- PROBLEM STATEMENT
Repeat exactly, please, the lines that begin at the start of the listing and end at the line holding "immunohistochemistry (IHC) image".

- EXCERPTED RECORDS

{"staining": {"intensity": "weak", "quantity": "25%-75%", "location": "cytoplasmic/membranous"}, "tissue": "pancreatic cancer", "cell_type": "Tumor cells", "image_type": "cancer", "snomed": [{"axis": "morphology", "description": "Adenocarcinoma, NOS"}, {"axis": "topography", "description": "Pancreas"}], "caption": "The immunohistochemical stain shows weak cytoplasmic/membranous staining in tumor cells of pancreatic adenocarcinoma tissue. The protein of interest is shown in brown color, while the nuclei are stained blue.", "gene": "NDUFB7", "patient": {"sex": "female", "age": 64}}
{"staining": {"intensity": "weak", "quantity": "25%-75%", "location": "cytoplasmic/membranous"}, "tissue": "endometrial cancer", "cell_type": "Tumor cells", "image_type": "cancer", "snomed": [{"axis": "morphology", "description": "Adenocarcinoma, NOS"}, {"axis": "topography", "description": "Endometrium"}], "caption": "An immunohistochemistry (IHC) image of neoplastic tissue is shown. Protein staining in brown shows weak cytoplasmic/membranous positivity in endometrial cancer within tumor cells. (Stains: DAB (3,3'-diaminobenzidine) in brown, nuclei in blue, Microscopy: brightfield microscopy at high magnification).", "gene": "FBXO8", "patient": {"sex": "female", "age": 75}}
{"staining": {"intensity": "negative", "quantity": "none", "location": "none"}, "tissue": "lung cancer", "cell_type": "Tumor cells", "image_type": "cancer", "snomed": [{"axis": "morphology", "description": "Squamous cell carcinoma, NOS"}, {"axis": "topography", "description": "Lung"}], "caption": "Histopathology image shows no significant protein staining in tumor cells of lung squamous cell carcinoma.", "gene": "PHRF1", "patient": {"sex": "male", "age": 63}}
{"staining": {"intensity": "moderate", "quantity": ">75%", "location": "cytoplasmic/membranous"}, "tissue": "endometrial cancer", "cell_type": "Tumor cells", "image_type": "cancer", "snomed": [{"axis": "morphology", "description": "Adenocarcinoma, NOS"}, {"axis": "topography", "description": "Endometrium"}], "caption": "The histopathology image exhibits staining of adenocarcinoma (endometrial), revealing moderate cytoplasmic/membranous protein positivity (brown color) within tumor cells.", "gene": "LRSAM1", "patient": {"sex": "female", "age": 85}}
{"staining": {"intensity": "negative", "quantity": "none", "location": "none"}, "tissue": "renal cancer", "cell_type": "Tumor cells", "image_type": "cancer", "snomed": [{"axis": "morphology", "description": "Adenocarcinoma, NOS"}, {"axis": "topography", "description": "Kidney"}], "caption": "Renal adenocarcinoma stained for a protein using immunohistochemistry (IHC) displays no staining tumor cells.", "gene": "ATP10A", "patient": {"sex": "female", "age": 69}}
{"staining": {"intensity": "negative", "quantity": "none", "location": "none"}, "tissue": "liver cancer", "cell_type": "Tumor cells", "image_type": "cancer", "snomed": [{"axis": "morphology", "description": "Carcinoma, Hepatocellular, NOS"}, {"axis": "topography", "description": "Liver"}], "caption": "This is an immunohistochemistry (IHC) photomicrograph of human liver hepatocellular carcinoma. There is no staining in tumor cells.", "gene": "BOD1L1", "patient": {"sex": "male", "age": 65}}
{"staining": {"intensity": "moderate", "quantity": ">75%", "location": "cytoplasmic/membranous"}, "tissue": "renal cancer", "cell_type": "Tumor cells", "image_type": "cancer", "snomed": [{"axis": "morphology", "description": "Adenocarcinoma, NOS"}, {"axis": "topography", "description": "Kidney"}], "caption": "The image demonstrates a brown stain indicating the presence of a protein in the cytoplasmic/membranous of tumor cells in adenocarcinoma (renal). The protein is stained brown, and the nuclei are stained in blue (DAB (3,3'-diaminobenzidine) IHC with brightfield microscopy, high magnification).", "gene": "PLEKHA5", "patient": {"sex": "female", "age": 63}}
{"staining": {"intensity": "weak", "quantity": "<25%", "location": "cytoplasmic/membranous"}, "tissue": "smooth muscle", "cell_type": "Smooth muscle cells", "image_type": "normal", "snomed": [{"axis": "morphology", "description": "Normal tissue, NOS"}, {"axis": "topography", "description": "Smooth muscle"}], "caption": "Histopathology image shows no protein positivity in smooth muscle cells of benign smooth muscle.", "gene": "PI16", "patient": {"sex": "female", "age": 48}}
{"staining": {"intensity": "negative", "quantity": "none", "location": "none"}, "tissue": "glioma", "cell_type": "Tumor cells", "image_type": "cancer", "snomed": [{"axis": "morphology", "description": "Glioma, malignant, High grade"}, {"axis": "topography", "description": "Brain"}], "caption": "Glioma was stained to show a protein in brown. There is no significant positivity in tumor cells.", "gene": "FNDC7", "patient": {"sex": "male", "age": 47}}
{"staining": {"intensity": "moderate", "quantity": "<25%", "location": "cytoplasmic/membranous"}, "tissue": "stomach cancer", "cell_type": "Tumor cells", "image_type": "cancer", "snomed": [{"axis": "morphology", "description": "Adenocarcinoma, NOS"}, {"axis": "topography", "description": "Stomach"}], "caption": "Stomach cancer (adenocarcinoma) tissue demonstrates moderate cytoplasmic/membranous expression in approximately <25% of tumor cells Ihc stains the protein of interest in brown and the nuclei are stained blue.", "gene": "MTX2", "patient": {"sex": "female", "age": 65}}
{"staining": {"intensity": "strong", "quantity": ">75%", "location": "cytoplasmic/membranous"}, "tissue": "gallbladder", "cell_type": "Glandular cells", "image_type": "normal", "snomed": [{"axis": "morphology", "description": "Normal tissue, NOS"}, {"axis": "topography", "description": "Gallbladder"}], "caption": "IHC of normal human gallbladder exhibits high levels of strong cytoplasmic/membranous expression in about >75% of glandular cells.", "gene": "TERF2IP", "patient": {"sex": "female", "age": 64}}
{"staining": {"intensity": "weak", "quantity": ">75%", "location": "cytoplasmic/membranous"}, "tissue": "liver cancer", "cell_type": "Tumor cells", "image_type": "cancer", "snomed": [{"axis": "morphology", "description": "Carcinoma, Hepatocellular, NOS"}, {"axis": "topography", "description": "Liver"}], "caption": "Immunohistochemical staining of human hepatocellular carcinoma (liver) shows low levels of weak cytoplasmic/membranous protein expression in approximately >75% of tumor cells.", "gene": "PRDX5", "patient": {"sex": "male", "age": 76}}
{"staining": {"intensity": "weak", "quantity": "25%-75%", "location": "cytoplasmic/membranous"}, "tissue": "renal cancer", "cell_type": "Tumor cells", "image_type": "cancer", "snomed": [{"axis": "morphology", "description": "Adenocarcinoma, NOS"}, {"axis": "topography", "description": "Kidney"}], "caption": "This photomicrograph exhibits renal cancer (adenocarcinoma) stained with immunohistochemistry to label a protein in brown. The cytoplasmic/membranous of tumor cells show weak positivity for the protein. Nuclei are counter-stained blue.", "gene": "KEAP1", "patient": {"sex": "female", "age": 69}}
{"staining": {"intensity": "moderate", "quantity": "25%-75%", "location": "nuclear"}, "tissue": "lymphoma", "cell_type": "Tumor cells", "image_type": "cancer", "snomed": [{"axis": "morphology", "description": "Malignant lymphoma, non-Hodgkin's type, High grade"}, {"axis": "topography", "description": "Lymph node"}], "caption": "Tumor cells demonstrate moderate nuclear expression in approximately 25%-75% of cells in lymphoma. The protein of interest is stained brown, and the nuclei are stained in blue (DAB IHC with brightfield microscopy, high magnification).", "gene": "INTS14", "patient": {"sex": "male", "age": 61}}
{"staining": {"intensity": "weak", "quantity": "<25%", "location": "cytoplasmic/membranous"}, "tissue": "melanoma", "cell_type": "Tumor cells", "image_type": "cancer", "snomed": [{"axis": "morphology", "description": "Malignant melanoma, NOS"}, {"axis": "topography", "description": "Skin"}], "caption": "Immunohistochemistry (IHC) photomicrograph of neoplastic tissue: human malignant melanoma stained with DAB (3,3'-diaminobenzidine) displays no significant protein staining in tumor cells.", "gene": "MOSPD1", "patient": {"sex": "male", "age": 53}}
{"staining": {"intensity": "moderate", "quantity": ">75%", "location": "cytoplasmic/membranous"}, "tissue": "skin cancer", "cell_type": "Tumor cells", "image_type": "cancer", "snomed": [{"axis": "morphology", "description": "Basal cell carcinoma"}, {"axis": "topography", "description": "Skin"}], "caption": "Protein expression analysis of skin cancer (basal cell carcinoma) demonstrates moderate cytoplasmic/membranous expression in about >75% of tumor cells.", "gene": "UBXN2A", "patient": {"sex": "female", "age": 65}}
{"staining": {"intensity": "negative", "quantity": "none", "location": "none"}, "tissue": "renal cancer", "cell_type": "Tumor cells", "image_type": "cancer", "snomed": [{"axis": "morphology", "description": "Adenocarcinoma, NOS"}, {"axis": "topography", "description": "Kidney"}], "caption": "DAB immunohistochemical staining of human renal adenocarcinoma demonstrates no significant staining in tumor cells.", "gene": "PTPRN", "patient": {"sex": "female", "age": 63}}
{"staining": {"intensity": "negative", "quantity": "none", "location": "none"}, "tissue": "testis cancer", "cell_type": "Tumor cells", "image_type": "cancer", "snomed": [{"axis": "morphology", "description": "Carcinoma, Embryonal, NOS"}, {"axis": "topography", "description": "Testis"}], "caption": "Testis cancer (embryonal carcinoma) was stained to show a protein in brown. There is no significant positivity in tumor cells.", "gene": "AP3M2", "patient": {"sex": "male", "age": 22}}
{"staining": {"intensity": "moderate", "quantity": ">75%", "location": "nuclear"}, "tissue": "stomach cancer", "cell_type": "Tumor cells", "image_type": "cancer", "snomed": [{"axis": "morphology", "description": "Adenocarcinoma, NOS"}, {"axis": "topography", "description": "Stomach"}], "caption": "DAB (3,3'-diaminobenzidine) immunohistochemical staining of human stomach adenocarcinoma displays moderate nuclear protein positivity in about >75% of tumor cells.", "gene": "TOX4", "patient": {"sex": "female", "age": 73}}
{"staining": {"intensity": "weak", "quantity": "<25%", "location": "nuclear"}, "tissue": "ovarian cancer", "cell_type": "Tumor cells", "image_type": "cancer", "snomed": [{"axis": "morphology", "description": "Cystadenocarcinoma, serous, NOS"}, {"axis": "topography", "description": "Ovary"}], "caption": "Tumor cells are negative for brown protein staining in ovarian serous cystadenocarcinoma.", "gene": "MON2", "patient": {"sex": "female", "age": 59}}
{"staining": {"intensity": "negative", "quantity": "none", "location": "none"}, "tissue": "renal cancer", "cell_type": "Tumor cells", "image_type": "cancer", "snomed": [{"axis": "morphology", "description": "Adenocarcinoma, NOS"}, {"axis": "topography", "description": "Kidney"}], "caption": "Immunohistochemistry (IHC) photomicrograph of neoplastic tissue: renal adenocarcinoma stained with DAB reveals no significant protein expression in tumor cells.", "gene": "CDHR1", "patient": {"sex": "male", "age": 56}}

- SOLUTION
{"staining": {"intensity": "weak", "quantity": "25%-75%", "location": "cytoplasmic/membranous"}, "tissue": "pancreatic cancer", "cell_type": "Tumor cells", "image_type": "cancer", "snomed": [{"axis": "morphology", "description": "Adenocarcinoma, NOS"}, {"axis": "topography", "description": "Pancreas"}], "caption": "The immunohistochemical stain shows weak cytoplasmic/membranous staining in tumor cells of pancreatic adenocarcinoma tissue. The protein of interest is shown in brown color, while the nuclei are stained blue.", "gene": "NDUFB7", "patient": {"sex": "female", "age": 64}}
{"staining": {"intensity": "weak", "quantity": "25%-75%", "location": "cytoplasmic/membranous"}, "tissue": "endometrial cancer", "cell_type": "Tumor cells", "image_type": "cancer", "snomed": [{"axis": "morphology", "description": "Adenocarcinoma, NOS"}, {"axis": "topography", "description": "Endometrium"}], "caption": "An immunohistochemistry (IHC) image of neoplastic tissue is shown. Protein staining in brown shows weak cytoplasmic/membranous positivity in endometrial cancer within tumor cells. (Stains: DAB (3,3'-diaminobenzidine) in brown, nuclei in blue, Microscopy: brightfield microscopy at high magnification).", "gene": "FBXO8", "patient": {"sex": "female", "age": 75}}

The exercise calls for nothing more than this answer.